C’est une « première », dans le sens où, pour la première fois, la Commission européenne pourrait être contrainte (sous réserve d’un éventuel appel) de justifier de manière tangible la disparition des SMS.
Rappelons que la Commission avait déjà opposé une fin de non-recevoir à la médiatrice européenne, ainsi qu’à la Cour des comptes, qui demandait également accès au contenu des négociations préliminaires. Ces discussions, menées tambour battant avant les appels d’offres – seulement dix jours s’étaient écoulés entre l’appel d’offres et la date limite de soumission –, portaient sur des éléments clés des futurs contrats : prix, quantités, responsabilité civile, etc.
Le « SMSGate », qui rappelle l’affaire des SMS effacés lorsque Ursula von der Leyen était ministre de la Défense en Allemagne, n’est qu’un épisode du « PfizerGate » et les soupçons de collusion ou de corruption entre la présidente de la Commission et le PDG de Pfizer. Dont les conclusions risquent de se perdre dans les méandres des réglementations et des compétences, âprement disputées.
Comment expliquer que ces textos n’aient pas été retrouvés par les opérateurs de téléphonie mobile, si tant est qu’une demande leur ait été adressée ? En Belgique, les données de communication ne sont conservées qu’un an pour des besoins judiciaires, et uniquement sur requête d’une autorité compétente. Les SMS datant de 2021, avec une enquête officiellement annoncée en 2022 mais relancée par le Parquet européen en 2024, ces données sont probablement perdues si aucune demande n’a été faite à temps.
La Cour de justice de l’UE n’a pas la compétence pour saisir directement les opérateurs télécoms, n’ayant ni pouvoirs d’enquête pénale ni mission de collecte de preuves matérielles. Ces démarches relèvent des autorités judiciaires nationales ou du Parquet européen (EPPO).

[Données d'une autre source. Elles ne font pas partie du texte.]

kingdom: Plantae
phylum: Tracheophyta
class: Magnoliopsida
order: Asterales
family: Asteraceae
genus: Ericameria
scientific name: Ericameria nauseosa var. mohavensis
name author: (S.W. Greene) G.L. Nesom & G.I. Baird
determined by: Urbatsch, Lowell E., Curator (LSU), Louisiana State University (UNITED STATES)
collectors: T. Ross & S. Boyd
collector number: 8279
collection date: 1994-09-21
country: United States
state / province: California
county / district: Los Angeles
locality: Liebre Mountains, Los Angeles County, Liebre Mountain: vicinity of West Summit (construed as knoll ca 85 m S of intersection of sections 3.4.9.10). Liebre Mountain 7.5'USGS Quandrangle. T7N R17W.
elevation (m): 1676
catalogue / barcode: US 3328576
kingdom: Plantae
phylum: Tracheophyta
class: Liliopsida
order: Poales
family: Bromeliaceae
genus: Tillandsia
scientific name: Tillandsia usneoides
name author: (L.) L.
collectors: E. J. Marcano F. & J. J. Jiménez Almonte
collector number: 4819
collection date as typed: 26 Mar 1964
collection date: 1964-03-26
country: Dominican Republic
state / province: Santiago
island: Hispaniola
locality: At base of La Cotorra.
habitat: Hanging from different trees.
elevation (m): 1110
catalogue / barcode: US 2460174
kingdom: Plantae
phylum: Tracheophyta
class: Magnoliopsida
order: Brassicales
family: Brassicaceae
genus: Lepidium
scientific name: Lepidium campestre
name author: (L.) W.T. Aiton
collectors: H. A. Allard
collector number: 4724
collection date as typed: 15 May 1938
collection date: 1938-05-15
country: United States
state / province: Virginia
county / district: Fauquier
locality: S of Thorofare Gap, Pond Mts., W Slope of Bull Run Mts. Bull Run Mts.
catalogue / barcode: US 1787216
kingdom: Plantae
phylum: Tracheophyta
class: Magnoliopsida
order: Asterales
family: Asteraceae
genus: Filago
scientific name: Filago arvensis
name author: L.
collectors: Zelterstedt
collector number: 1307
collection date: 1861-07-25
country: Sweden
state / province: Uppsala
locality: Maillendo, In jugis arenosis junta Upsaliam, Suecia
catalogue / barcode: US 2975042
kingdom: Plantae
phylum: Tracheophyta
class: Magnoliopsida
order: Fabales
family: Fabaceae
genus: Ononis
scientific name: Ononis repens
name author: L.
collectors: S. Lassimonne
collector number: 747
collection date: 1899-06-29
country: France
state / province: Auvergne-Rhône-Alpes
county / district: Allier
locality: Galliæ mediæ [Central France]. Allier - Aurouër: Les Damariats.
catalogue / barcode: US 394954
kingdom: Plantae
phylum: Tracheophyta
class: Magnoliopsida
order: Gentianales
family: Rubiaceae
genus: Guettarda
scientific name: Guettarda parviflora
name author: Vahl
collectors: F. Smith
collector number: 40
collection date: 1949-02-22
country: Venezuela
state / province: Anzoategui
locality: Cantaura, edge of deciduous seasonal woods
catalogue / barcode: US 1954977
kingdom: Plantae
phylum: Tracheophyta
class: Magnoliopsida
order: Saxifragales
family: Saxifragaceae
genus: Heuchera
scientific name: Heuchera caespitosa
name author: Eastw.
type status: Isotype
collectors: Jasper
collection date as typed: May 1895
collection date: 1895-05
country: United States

Or, l’enquête pénale arrive trop tard pour récupérer les échanges – à notre connaissance, ni l’EPPO ni la justice belge n’ont sollicité les opérateurs – et elle est freinée par un conflit de juridictions entre autorités nationales et européennes.
Initialement ouverte par les autorités belges à Liège, à la suite d’une plainte déposée en 2023 par le lobbyiste Frédéric Baldan, l’enquête a été reprise en 2024 par l’EPPO. Et les SMS ne sont qu’un aspect périphérique pour ce dernier, qui examine notamment si leur absence constitue une violation des obligations de transparence et d’archivage de l’UE.
Discret en raison du secret de l’instruction, l’EPPO a déclaré en avril 2024 qu’aucun suspect n’avait été identifié. Cela a valu à sa procureure en chef, Laura Codruța Kövesi, une plainte déposée par l’avocate de Frédéric Baldan, contestant la reprise du dossier par l’EPPO, pour coalition de fonctionnaires et atteinte aux droits.